Healthcare industry is currently one of the leaders in this race of startups. From Practo to Netmeds, India has seen companies go progress exponentially.  

Launched in March 2021, Know Your Prescription (KYP) is a patient-centric product that explains the prescription and addresses general, treatment-related queries in English, Hindi, Punjabi, Bengali, and Malayalam.   

 KYP assists in the understanding of medical prescriptions. All a patient has to do is visit the AI-enabled portal (QR code), which, after proper diligence, connects them to a WhatsApp number. They are paired with pharmacists or retired medical professionals in order to fully comprehend what their prescription entails. This reduces medication errors while also improving patient compliance and adherence.  

 The product is specially designed keeping the general population in mind, and the startup is eyeing a pan-India audience “with a major focus on Tier II and III cities”.

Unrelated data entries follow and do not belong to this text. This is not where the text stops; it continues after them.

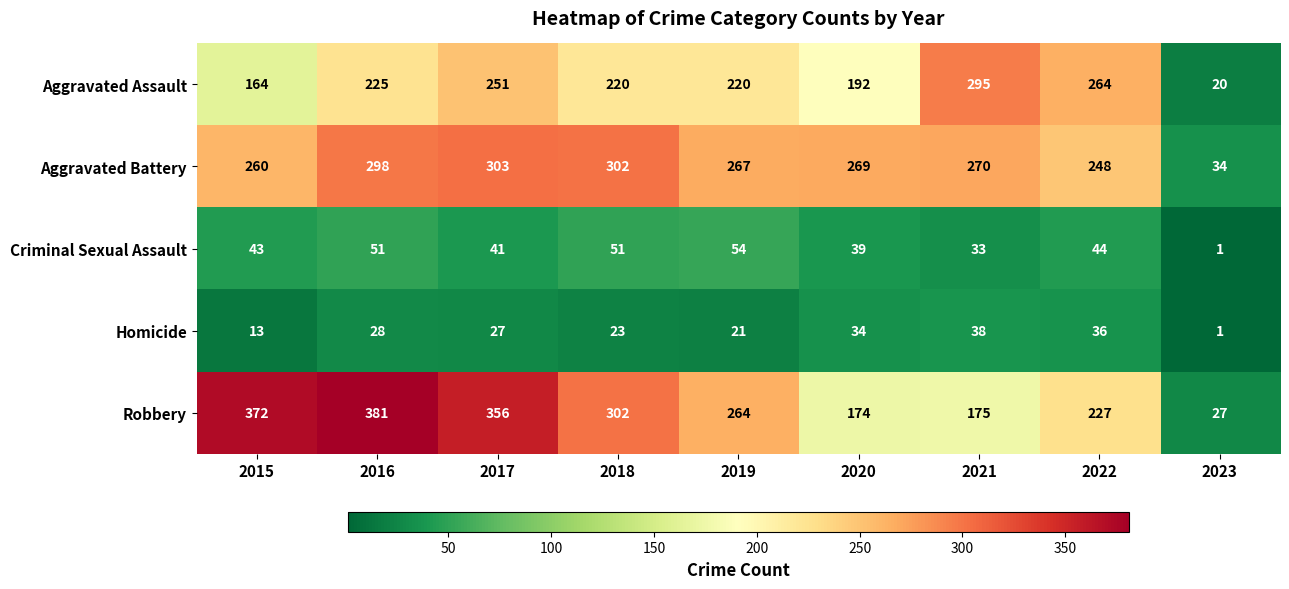

Count the number of categories in the chart.

9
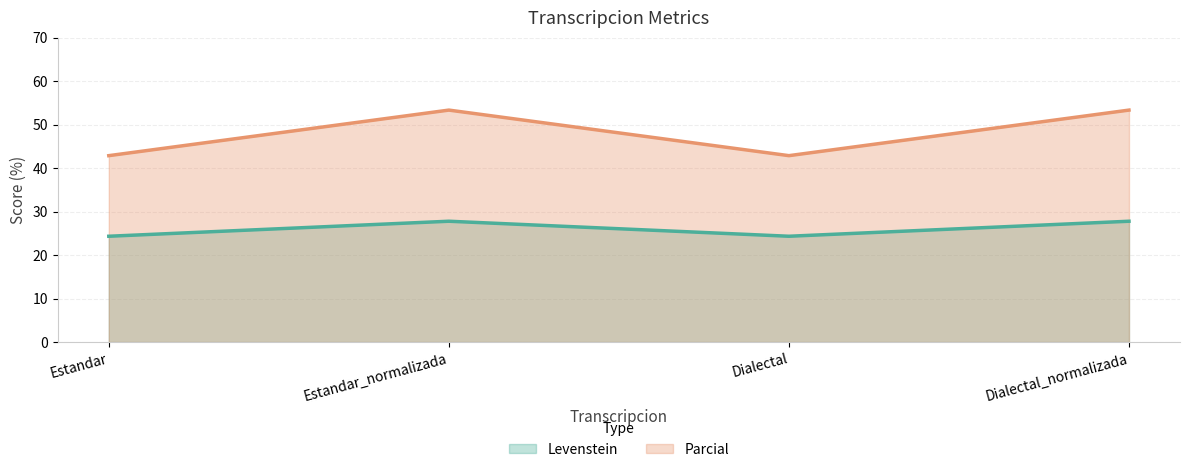

What is the difference between the maximum and minimum values in the Parcial series?

10.5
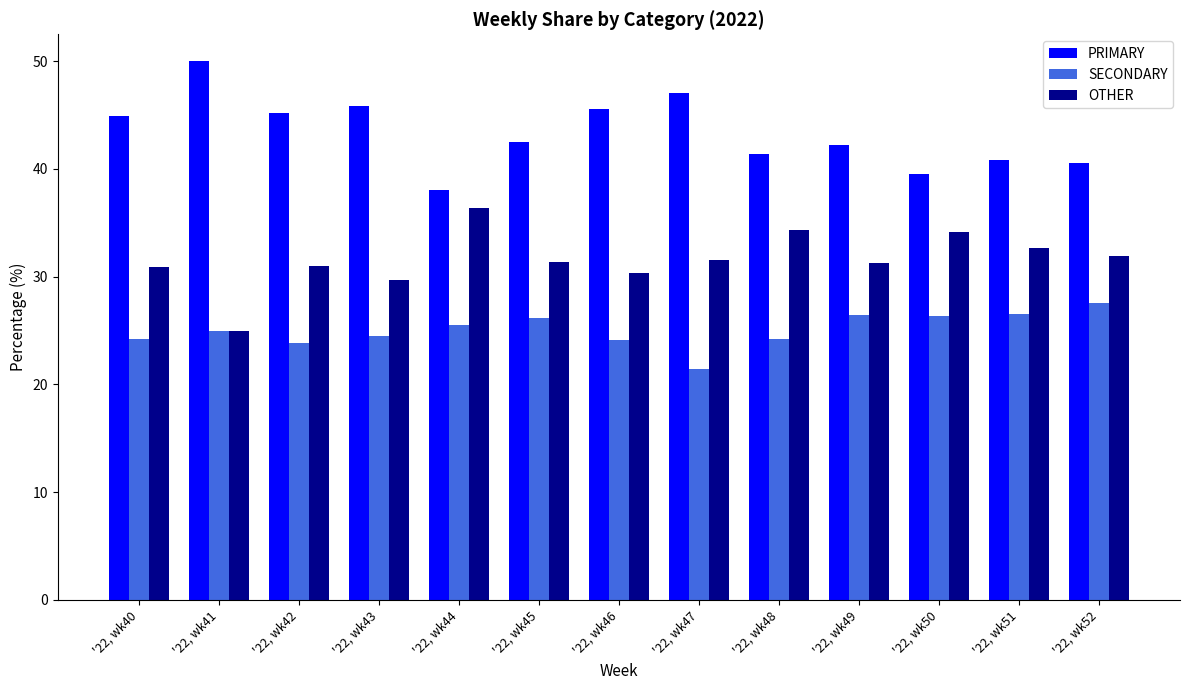

What are all the series names shown in the legend?

PRIMARY, SECONDARY, OTHER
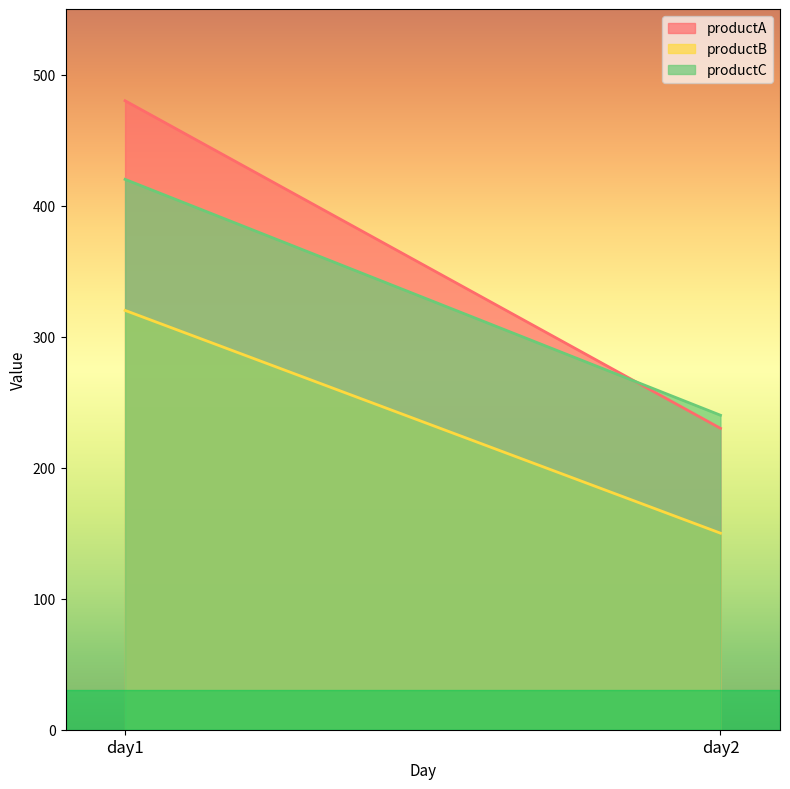

Where is productA nearest to the value 355?

day1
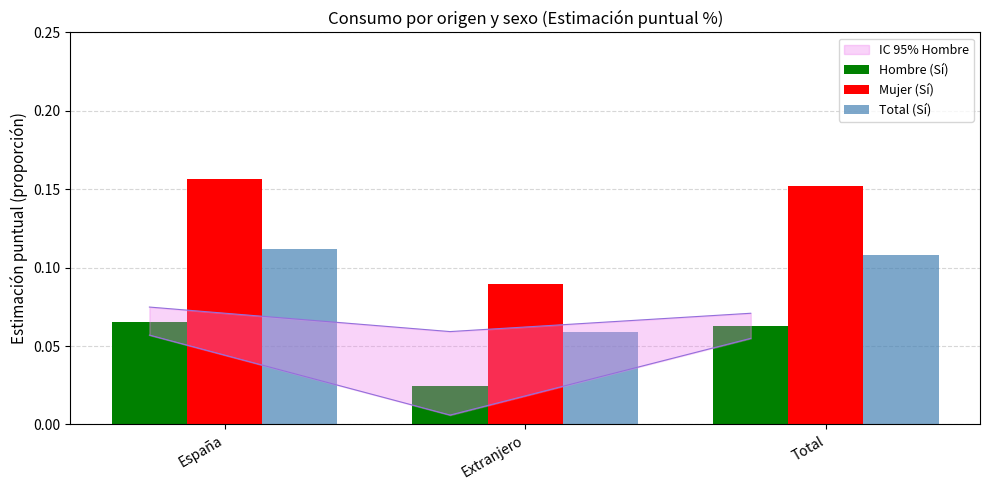

What is the sum of all Mujer (Sí) values?

0.4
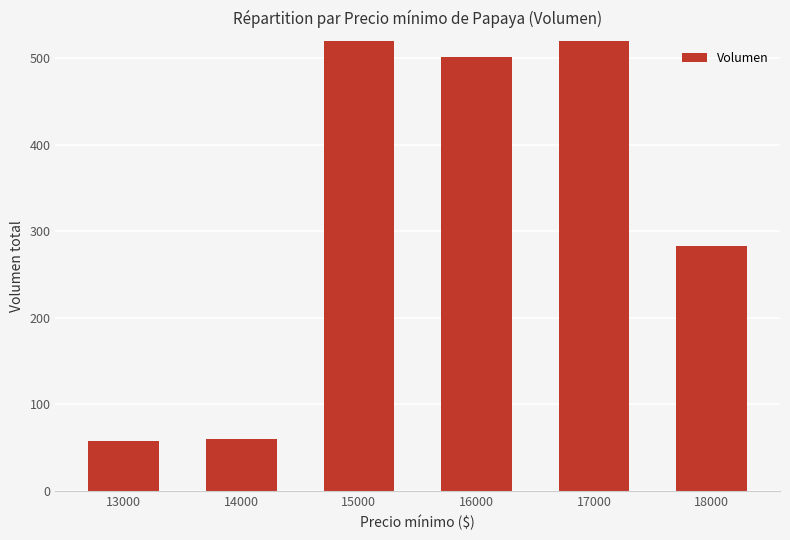

What is the approximate value at 18000, to the nearest 50?

300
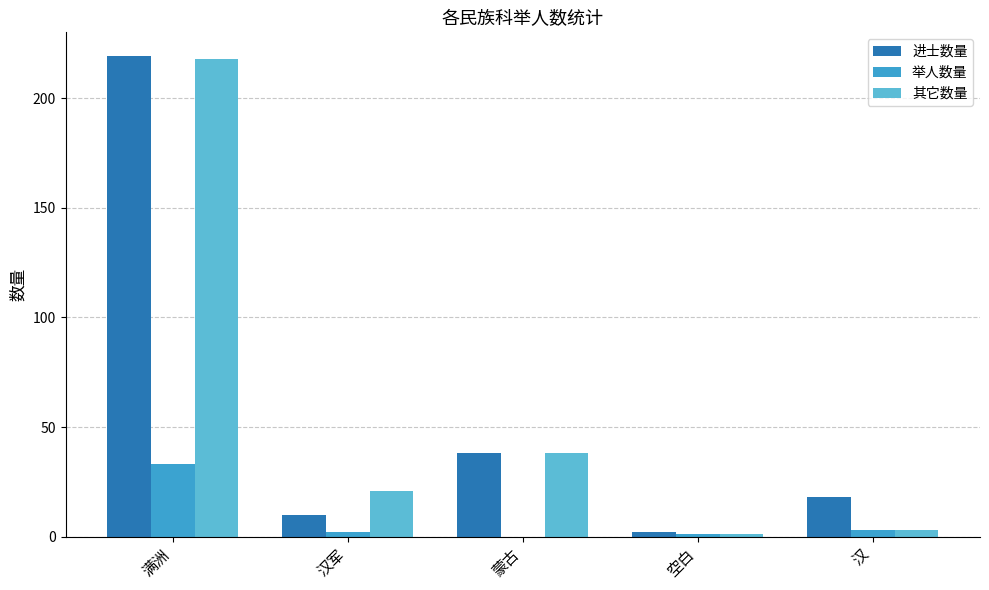

Reading left to right, list all the values displayed in this chart.

进士数量: 219	10	38	2	18
举人数量: 33	2	0	1	3
其它数量: 218	21	38	1	3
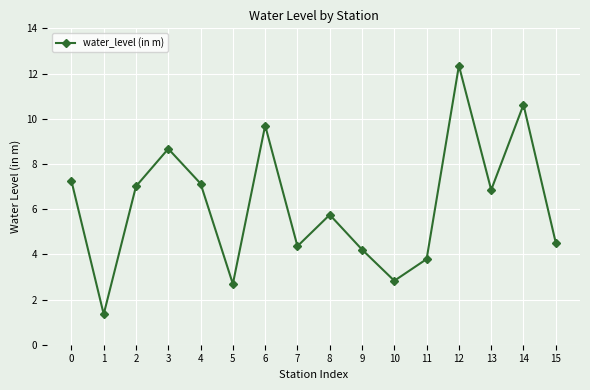

What is the difference between the values at 1 and 8?

4.4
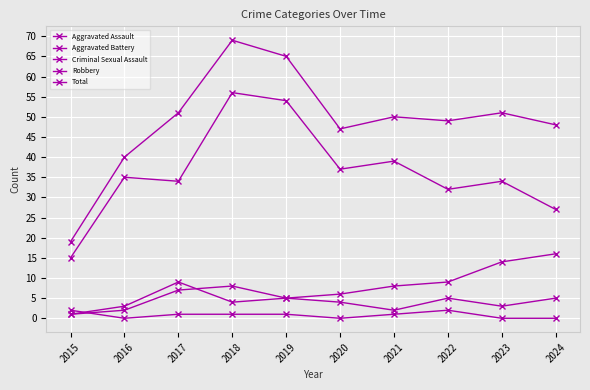

Between 2015 and 2017, which series saw the biggest shift?

Total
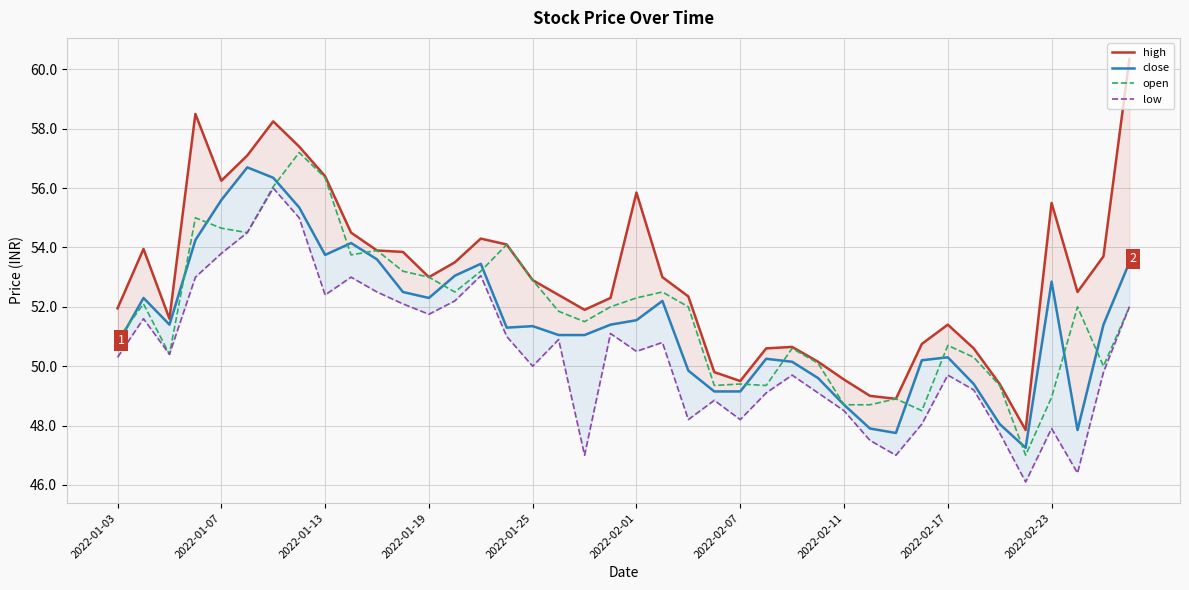

What are all the series names shown in the legend?

high, close, open, low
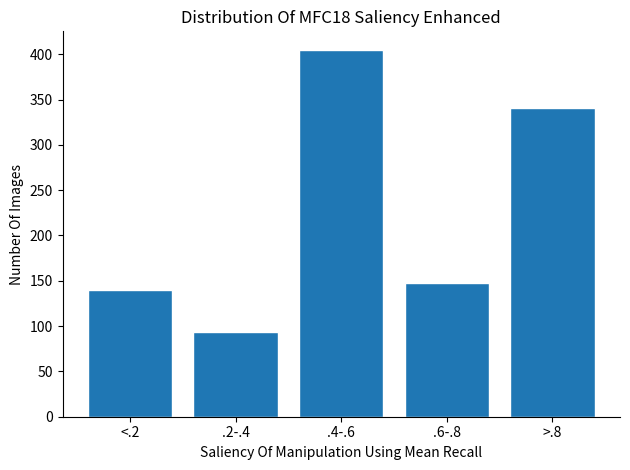

Reading left to right, transcribe all the data shown in this chart.

<.2=140	.2-.4=94	.4-.6=405	.6-.8=148	>.8=341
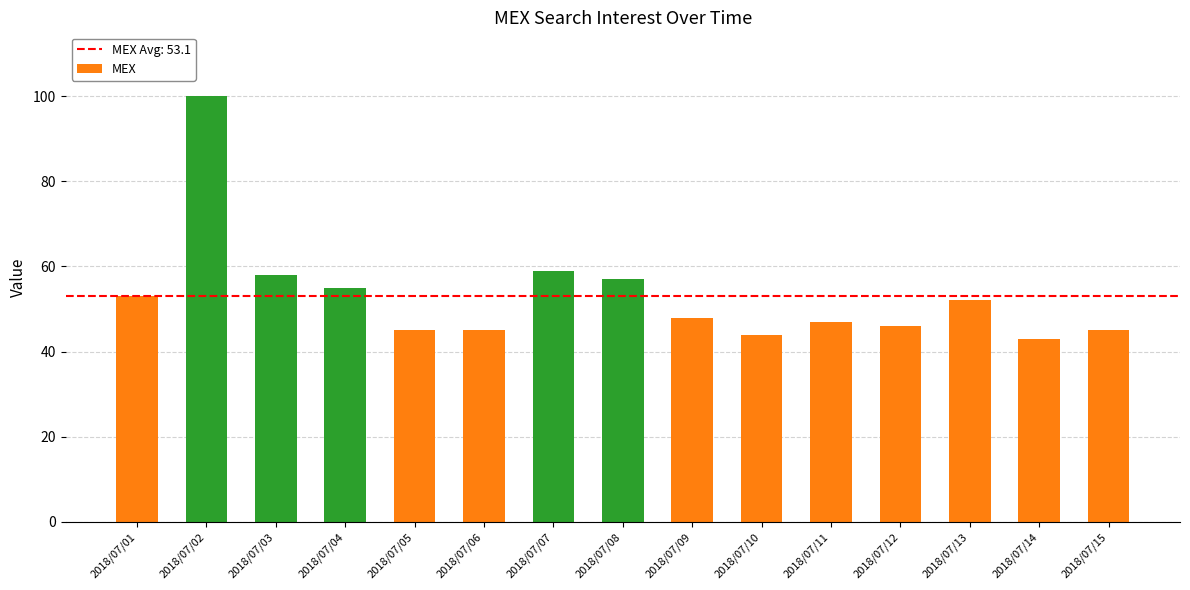

What is the average value?

53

 The Delhi-based startup, with a team size of 12, has also signed a three-year contract with Centre for Sight, which is one of the largest chains in India with more than 47 centres.  

 It hopes to develop an app soon that will allow users to submit their questions, as well as onboard   qualified pharmacists and doctors to assist them.  

 As of now, KYP has over 5,000 unique paid clients. By Diwali, SiCureMi intends to implement a Rs 299   yearly membership scheme. Users will be able to upload prescriptions an unlimited number of   times as a result of this.